Who’s Gonna Love You
When it comes to American music history, all roads lead to Memphis: blues, folk, hillbilly, country. And, by way of elegant balance, all roads lead from Memphis as well: soul, jazz, funk, groove, all the wide, wild strains of “American rock music” – which itself is, as the Dirty Streets’ Justin Toland points out, essentially “world folk music” at this point, having circled the globe and brought itself all back home via the British Invasion, revivalist blues and roots rock, and other pathways.
Bringing us to soul-groove outfit Dirty Streets: Justin Toland (guitar/vocals), Thomas Storz (bass), and Andrew Denham (drums), a trio of musicians who, much like the music they love and play, arrived in Bluff City via points elsewhere, with origins and detours in Texas, Mississippi, Tennessee, and Louisiana.

**INSTRUCTIONS TO FOLLOW:** Duplicate the passage on the Dirty Streets and Memphis music word for word, from "Bringing us to" up to and including "Tennessee, and Louisiana.".

**EXERCISE DATA:**

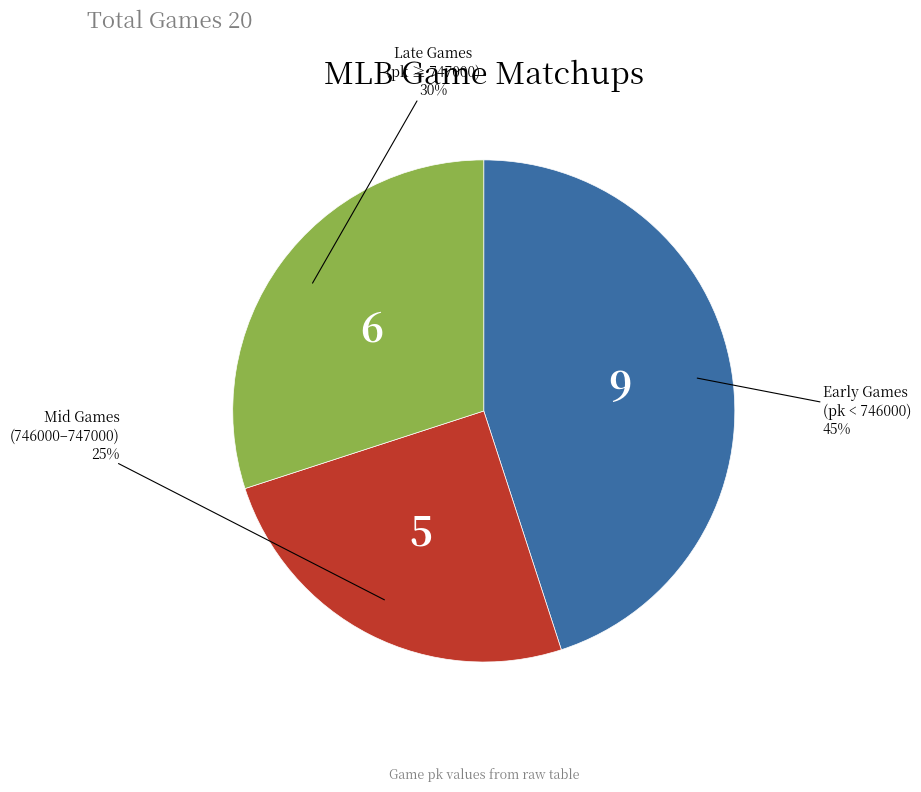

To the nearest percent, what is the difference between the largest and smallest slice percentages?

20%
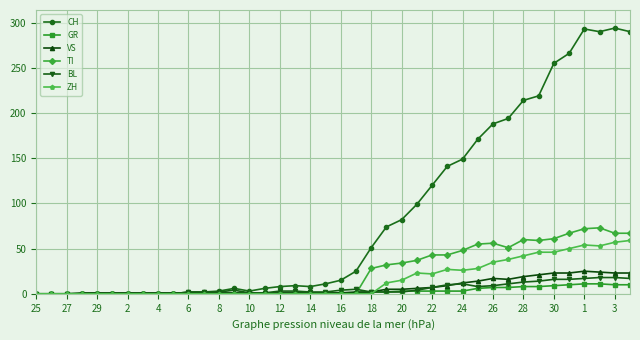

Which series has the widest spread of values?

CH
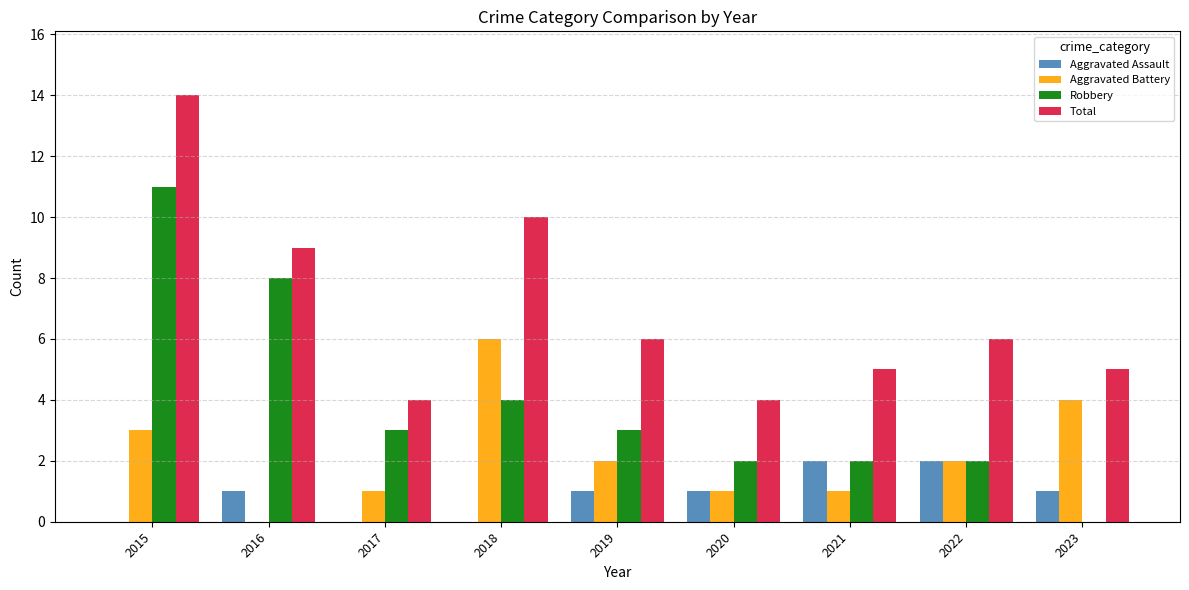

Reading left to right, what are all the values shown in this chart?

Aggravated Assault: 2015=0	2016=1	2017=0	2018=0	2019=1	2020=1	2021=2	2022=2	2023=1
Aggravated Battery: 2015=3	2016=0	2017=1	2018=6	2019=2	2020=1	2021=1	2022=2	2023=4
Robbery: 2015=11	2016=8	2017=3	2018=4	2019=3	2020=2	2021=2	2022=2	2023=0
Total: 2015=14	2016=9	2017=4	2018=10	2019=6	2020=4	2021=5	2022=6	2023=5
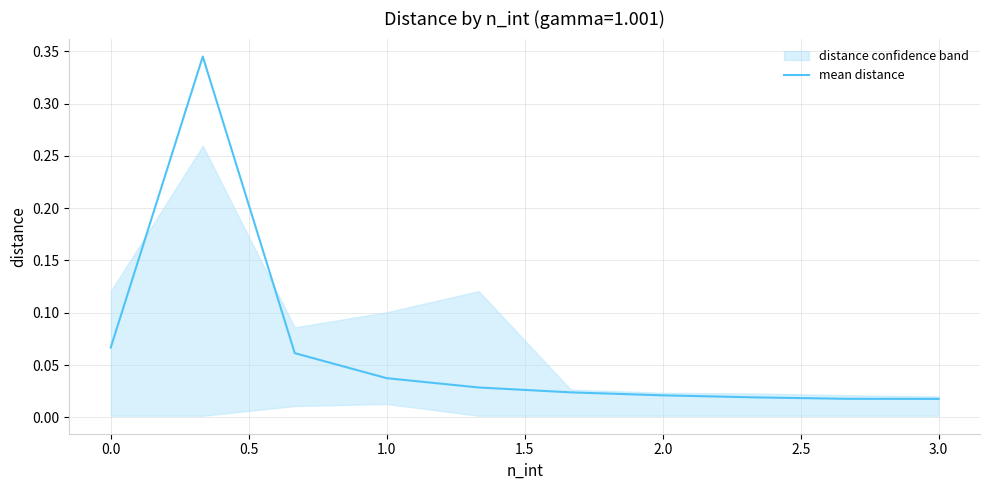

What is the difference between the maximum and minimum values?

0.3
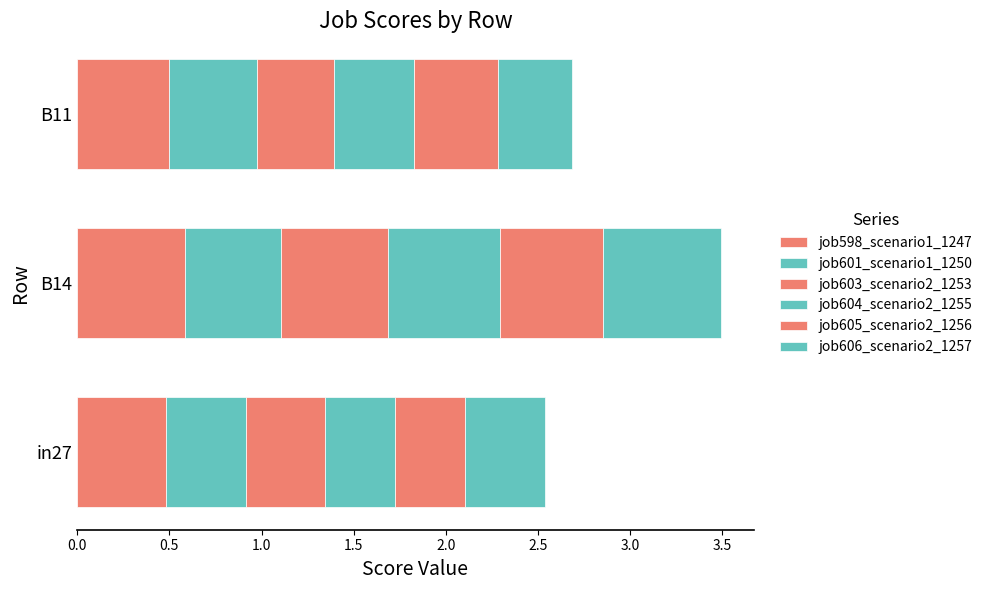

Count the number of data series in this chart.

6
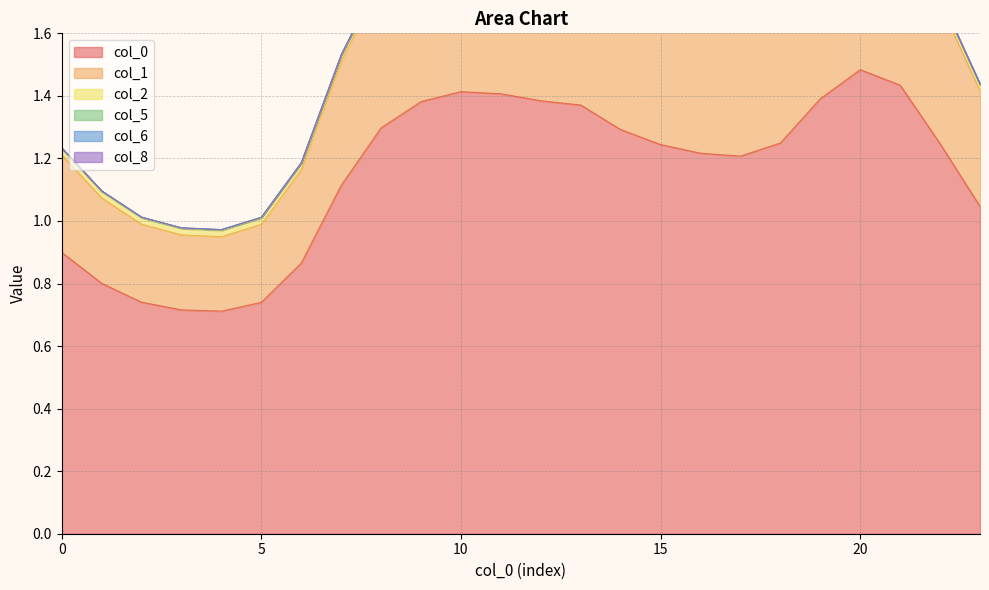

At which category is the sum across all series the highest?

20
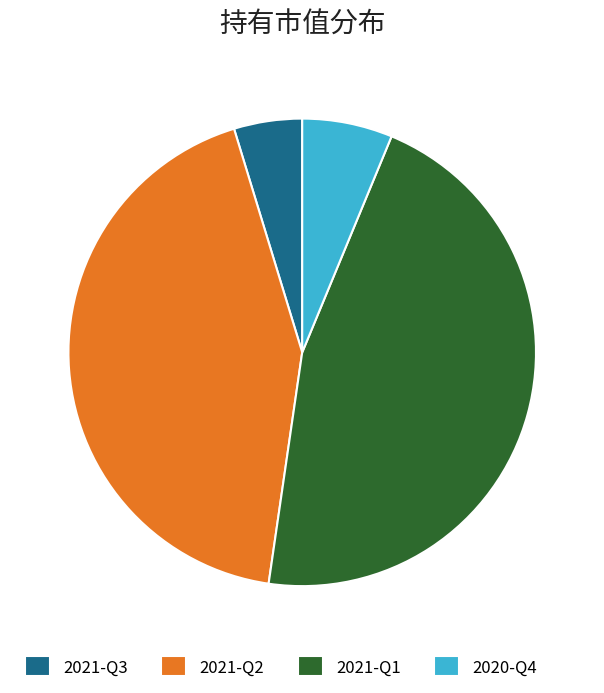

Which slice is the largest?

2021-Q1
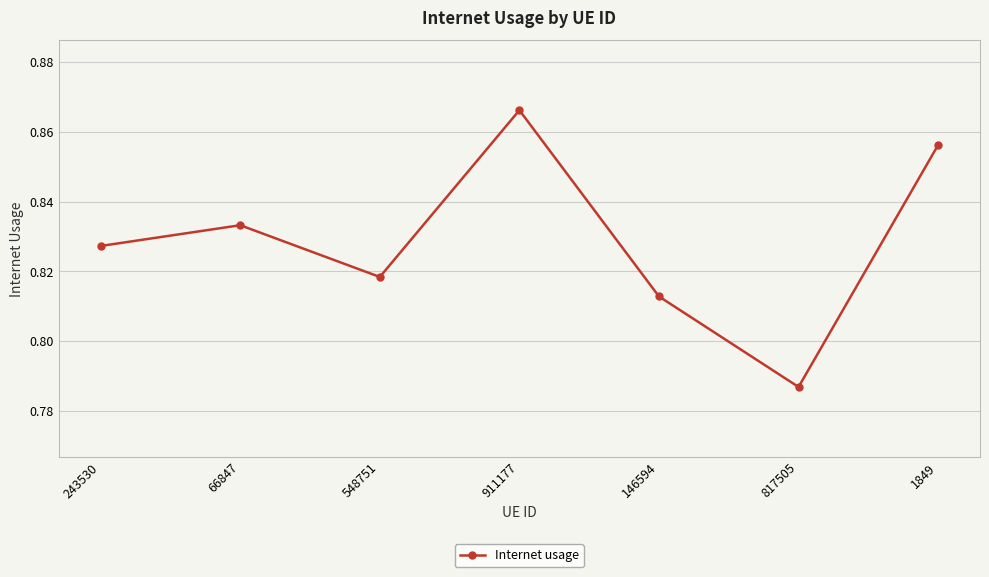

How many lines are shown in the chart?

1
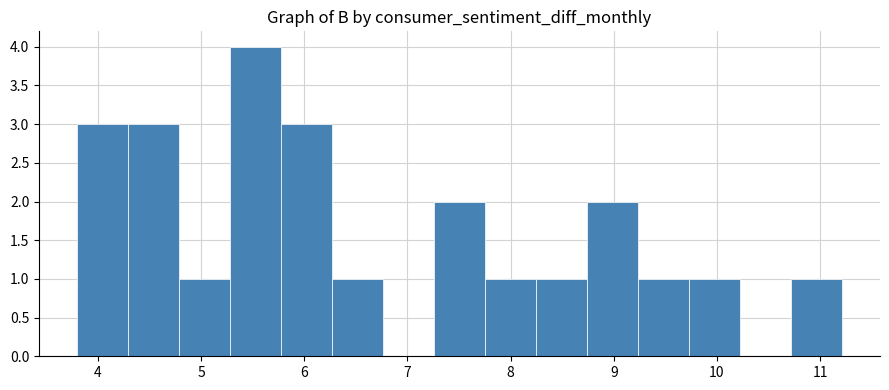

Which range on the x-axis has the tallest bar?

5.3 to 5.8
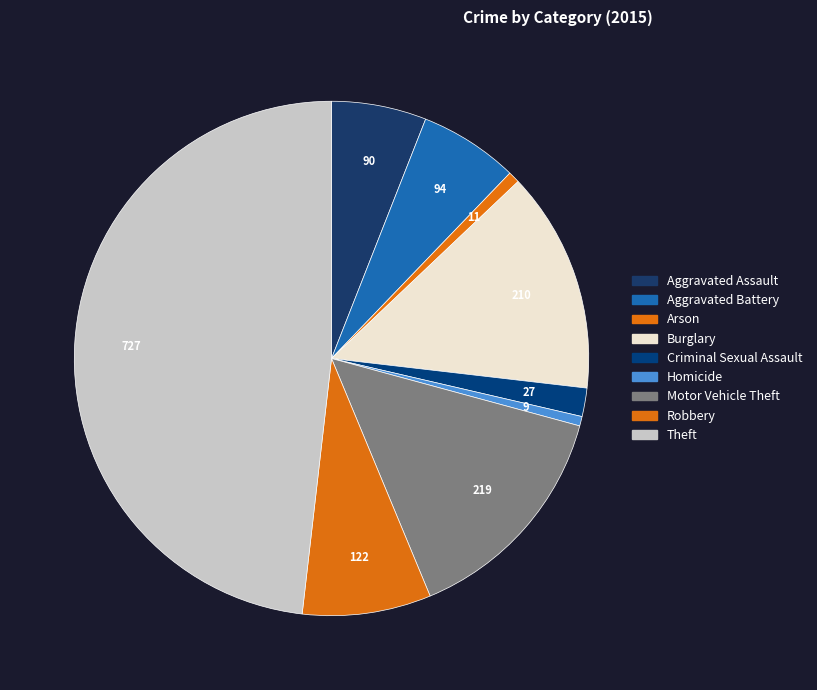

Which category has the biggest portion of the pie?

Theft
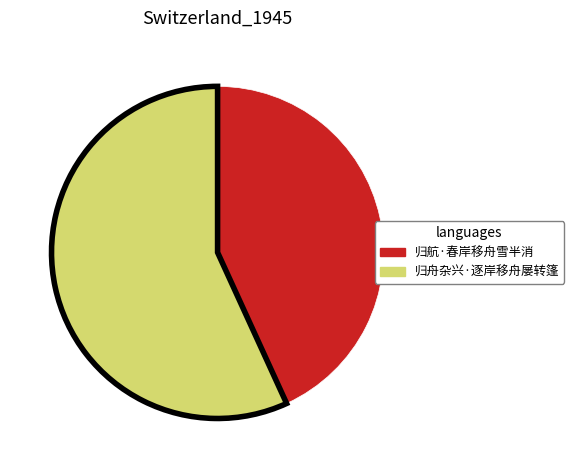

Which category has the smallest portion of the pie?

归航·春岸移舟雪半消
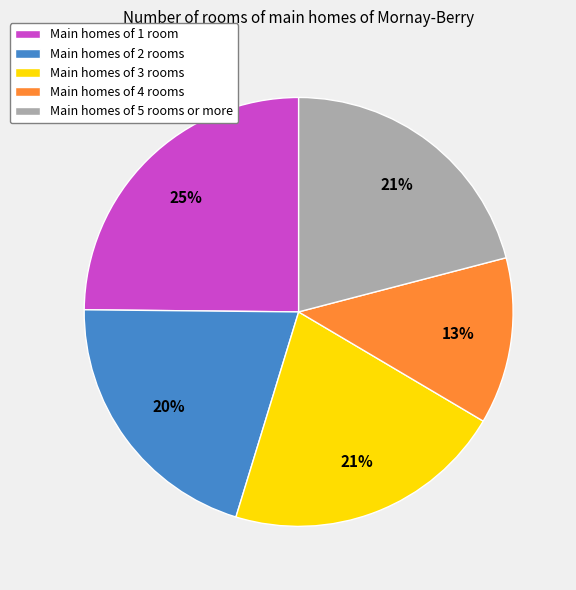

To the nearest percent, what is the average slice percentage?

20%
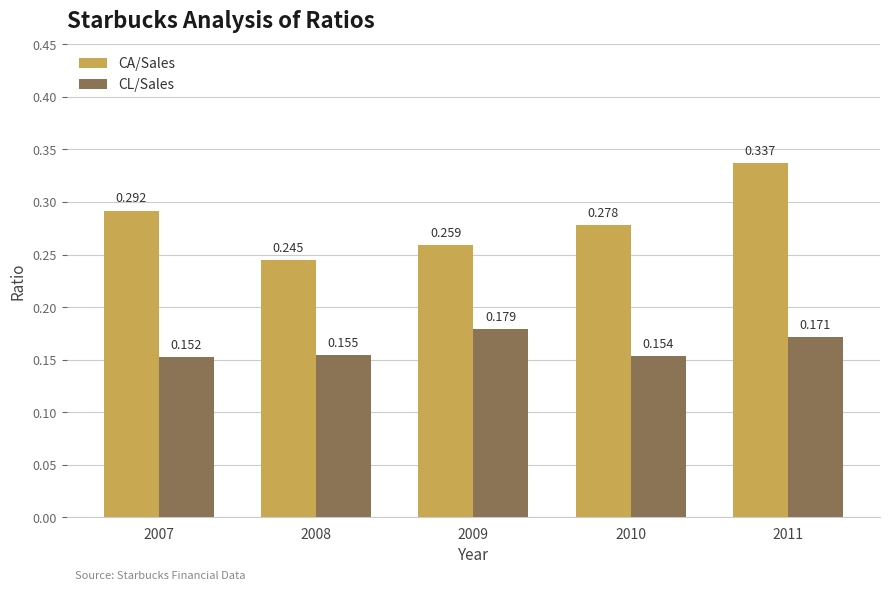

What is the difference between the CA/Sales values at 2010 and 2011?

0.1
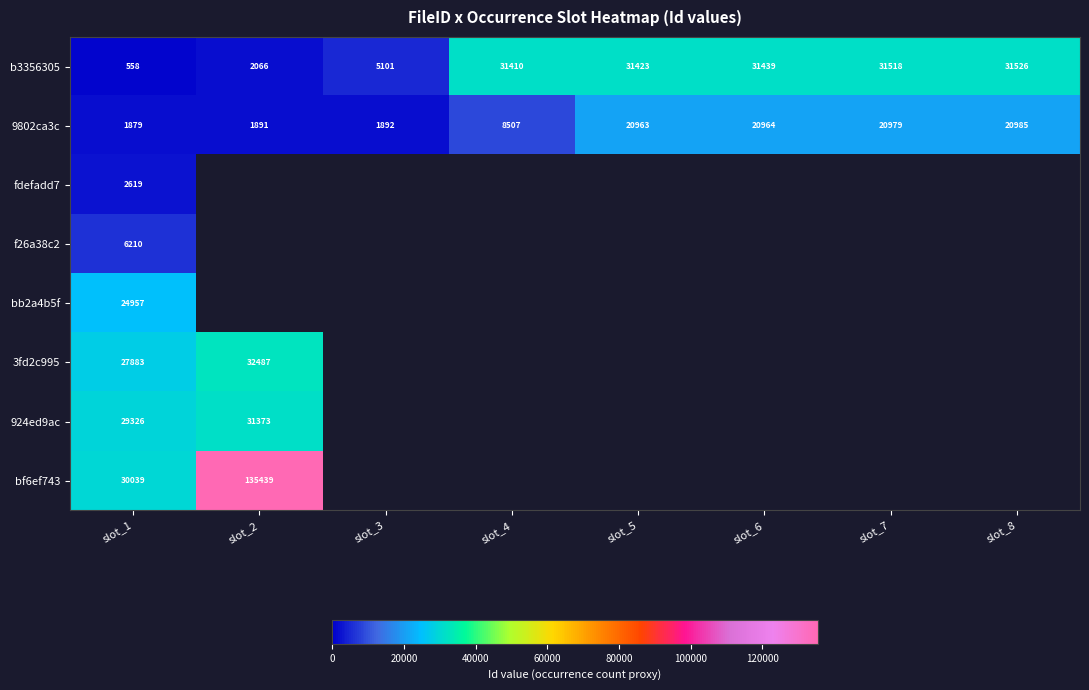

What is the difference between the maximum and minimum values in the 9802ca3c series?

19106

**RESULT FOR THIS TASK:**
Bringing us to soul-groove outfit Dirty Streets: Justin Toland (guitar/vocals), Thomas Storz (bass), and Andrew Denham (drums), a trio of musicians who, much like the music they love and play, arrived in Bluff City via points elsewhere, with origins and detours in Texas, Mississippi, Tennessee, and Louisiana.